5

I am trying to analyze a large C++ program. The program heavily uses STL container data structures like set, map, unordered set, unordered map, vector etc. Sometimes they are nested, e.g. map of sets.

I want to find out, in a particular run of the program, which containers hold the largest number of elements (i.e. largest value of size()). I can do minor edits to the program.

If there was a way to iterate over all the containers, or if there was a way to intercept the (size modifying) APIs of the containers, that might have been helpful. But these are not possible.

How would you approach this?

Addition: The platform in Linux, compiler is either g++ or clang++.

Arun
  • 19,750
  • 10
  • 51
  • 60
  • 5
    I would use a memory monitoring tool such as ValGrind or Purify. – SergeyA Feb 16 '16 at 15:28
  • 1
    What platform are you on? I'd approach this by using a tool that hooks the global memory allocator. Visual Studio 2015 has powerful built in tools for analyzing allocations, tools exist for other platforms too. – mattnewport Feb 16 '16 at 16:57
  • @SergeyA: Can you please mention how Valgrind may be used here? – Arun Feb 16 '16 at 18:09
  • @mattnewport: Its Linux. – Arun Feb 16 '16 at 18:09
  • How large is your program? Millions of lines or only a few thousands? Can you spend weeks on your issue? (In that case customizing your compiler with [MELT](http://gcc-melt.org/) might be worthwhile) – Basile Starynkevitch Feb 16 '16 at 18:26

3 Answers3

2

This method is useful when your project is really big and have very much instances of different containers.
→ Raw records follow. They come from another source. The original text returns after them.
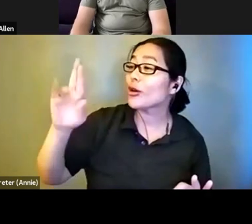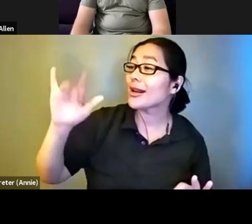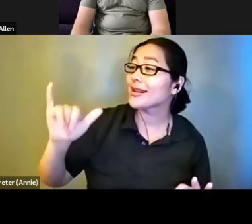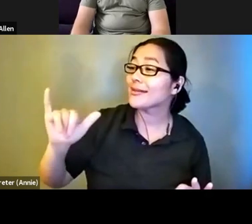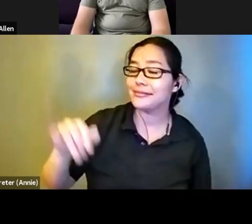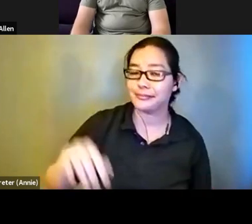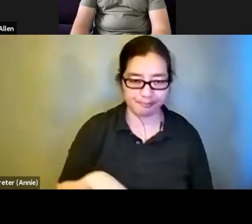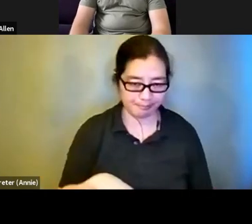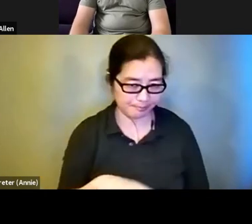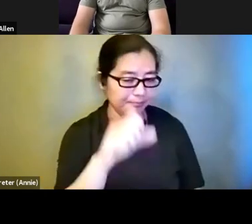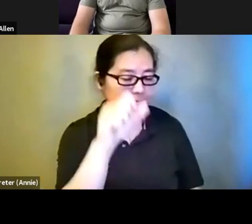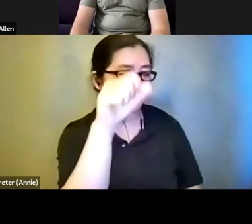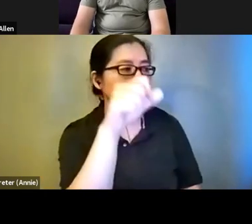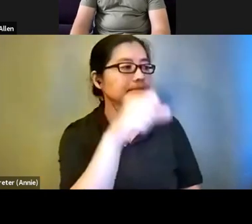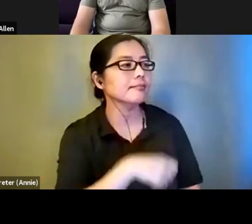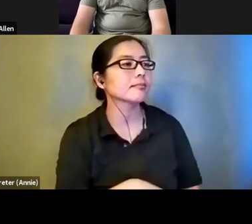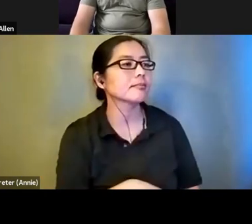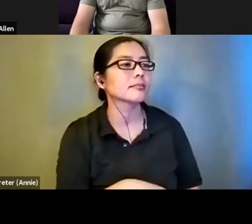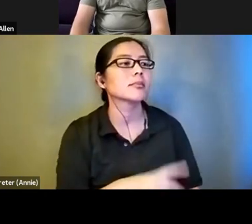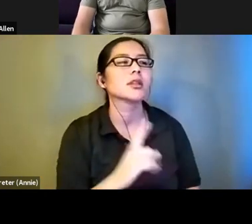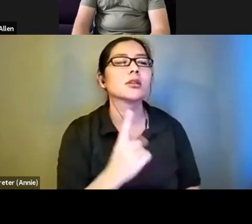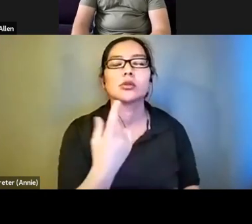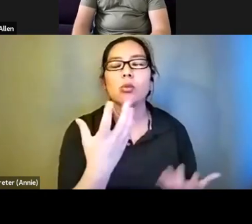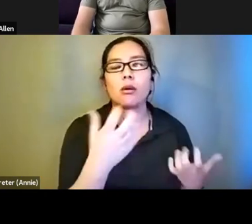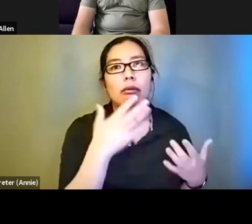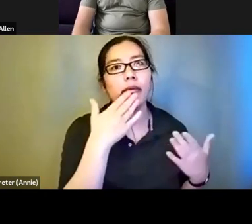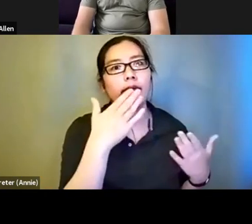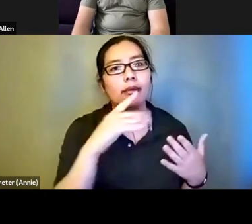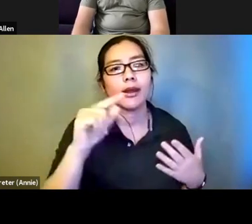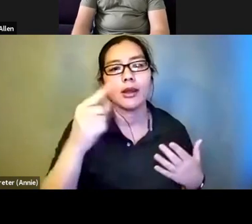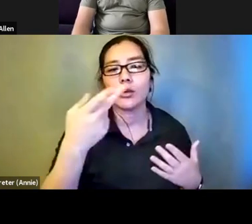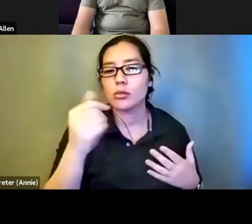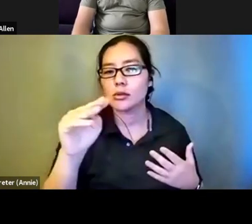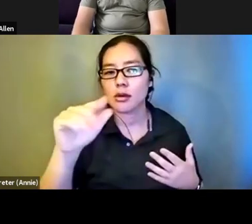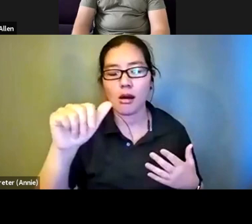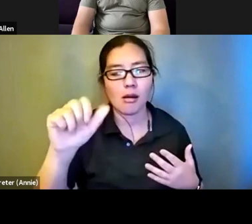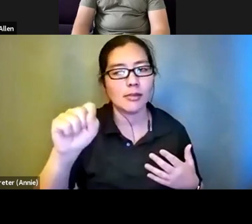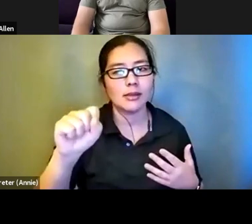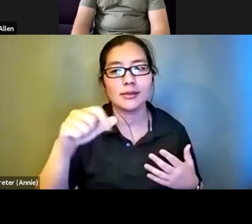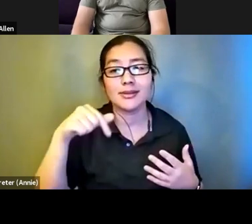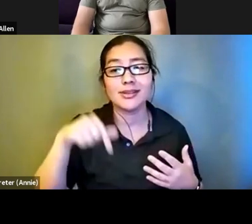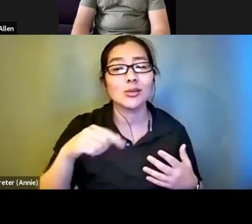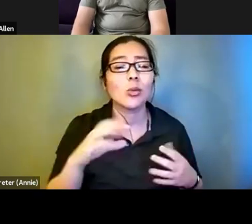Charity Pitcher-Cooper: I want to say thank you so much to Thomas. This is one of the nicest panels I've ever been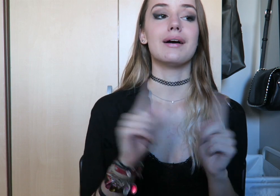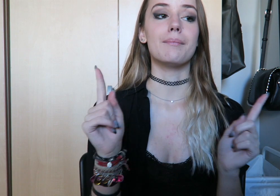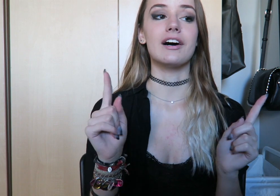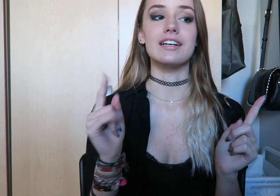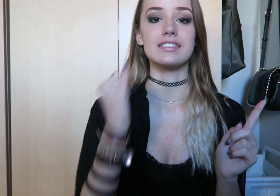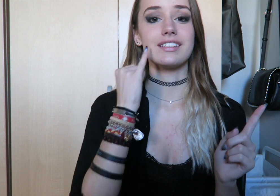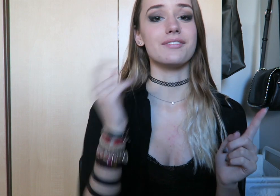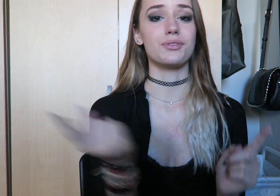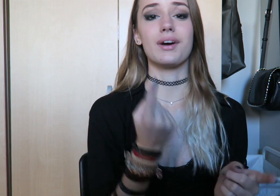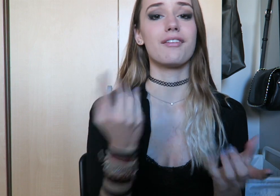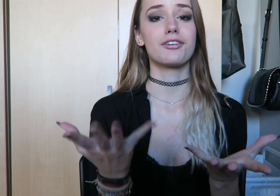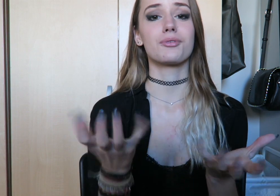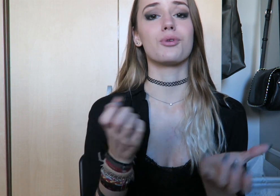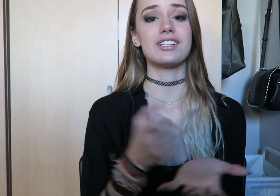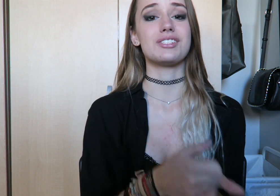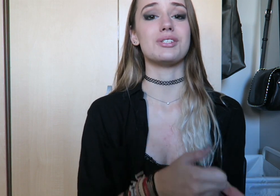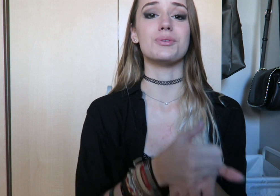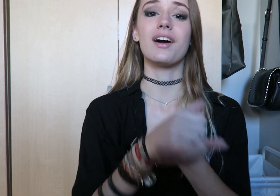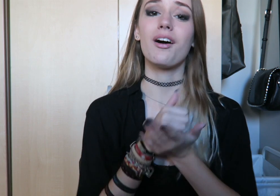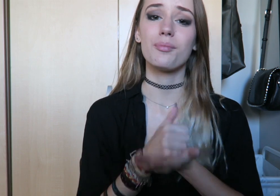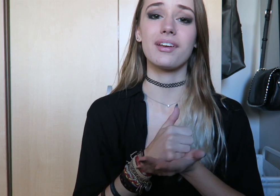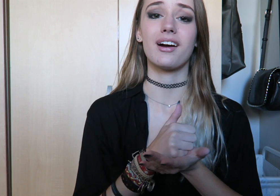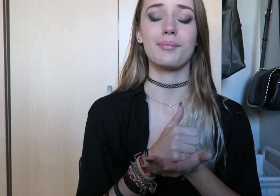but if you ever want to help me out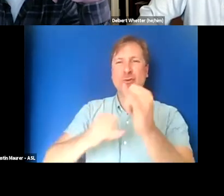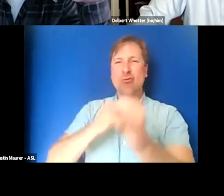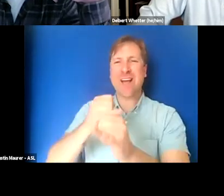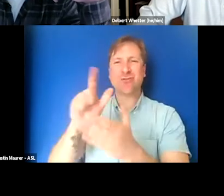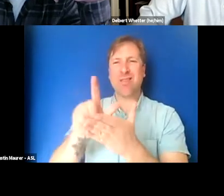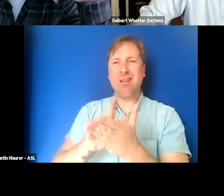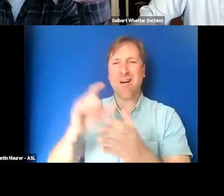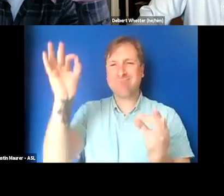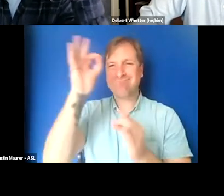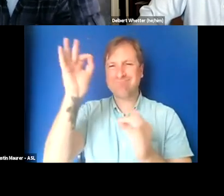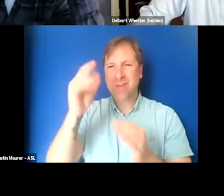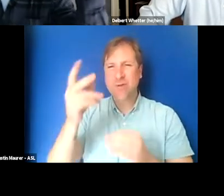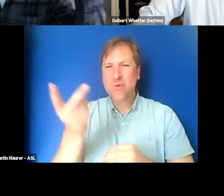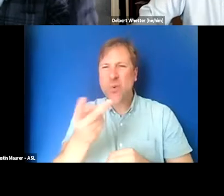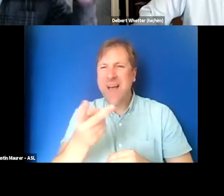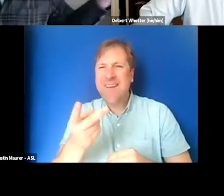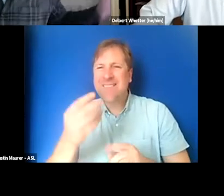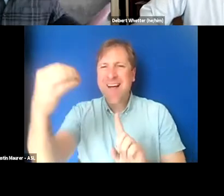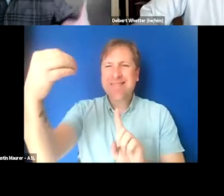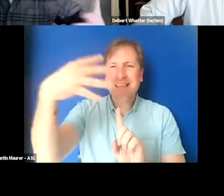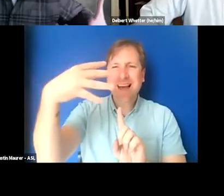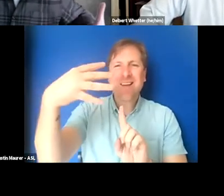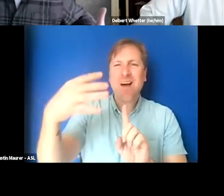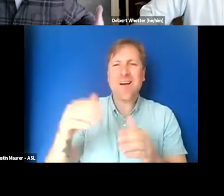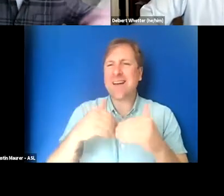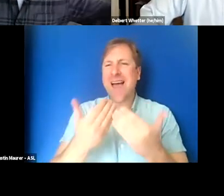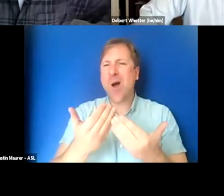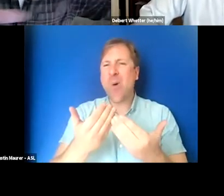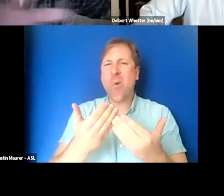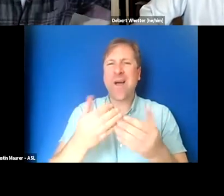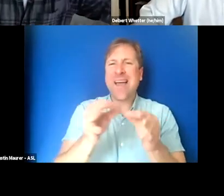So do either of you have any light to shed on how captioning guidelines work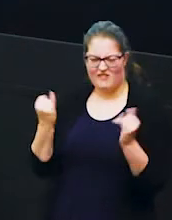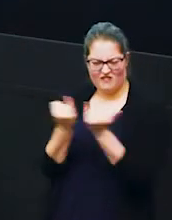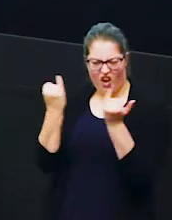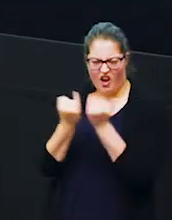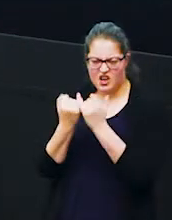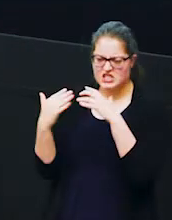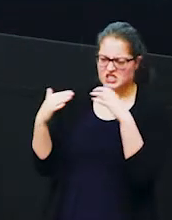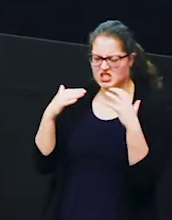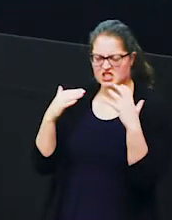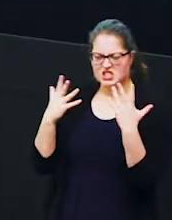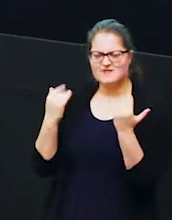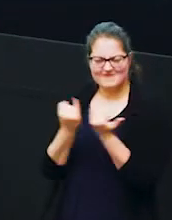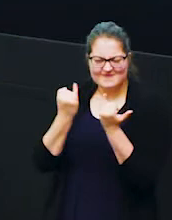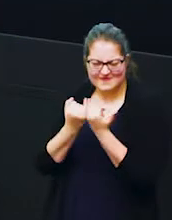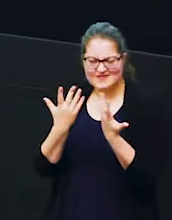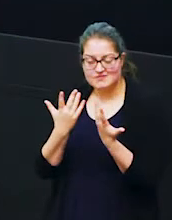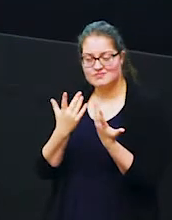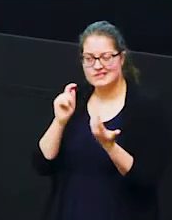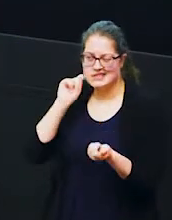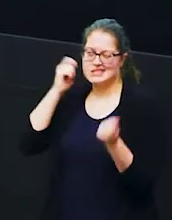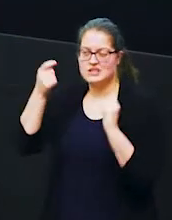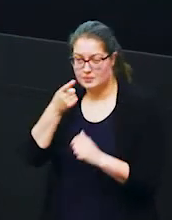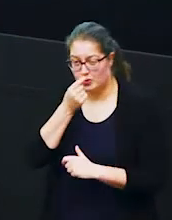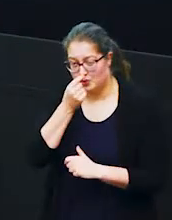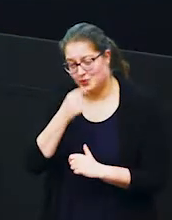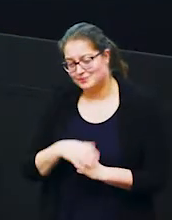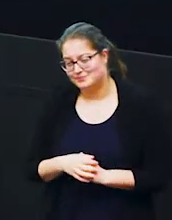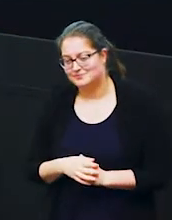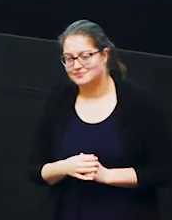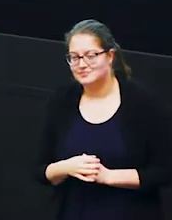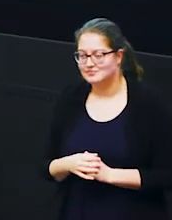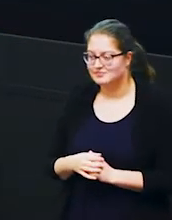another when the males fight with one another so these um are things that they pick up throughout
Advantage of method is that you does not need to modify big amount of code. It allows you to narrow type of container to find. This method help to diagnose situatation per contaier and per type.

It is possible to redefine template< class T > struct allocator. Possible to rename original allocator in std headers or modify it. Make it possible to do statistics for allocation and deallocation. You will know count and size per type of elements. But You can not know which instance of container that have elements.

Template template< class T > struct allocator placed at library header files. It is always exists and does not need to rebuild your development environment library, becouse as far as you know that template is not possible to compile into static library (exclude specialisation). Templates compiled always with your sources. But may be problem with precompiled headers. For project it is possible to regenerate or not use it, but for library it is need to check. Possible this is bottleneck of method, but it is simple to verify exists problem or not.

There is one empirical method that is not guarantee accuracy. When Your application is shutdown, the containers deallocated after its elements deallocated. So you can write statistics per container of parent type how much internal elements was at which type of container.

For example let we have:

vector<A>({1,2,3}) and map<string,B>({1,2}) and map<string,B>({1,2})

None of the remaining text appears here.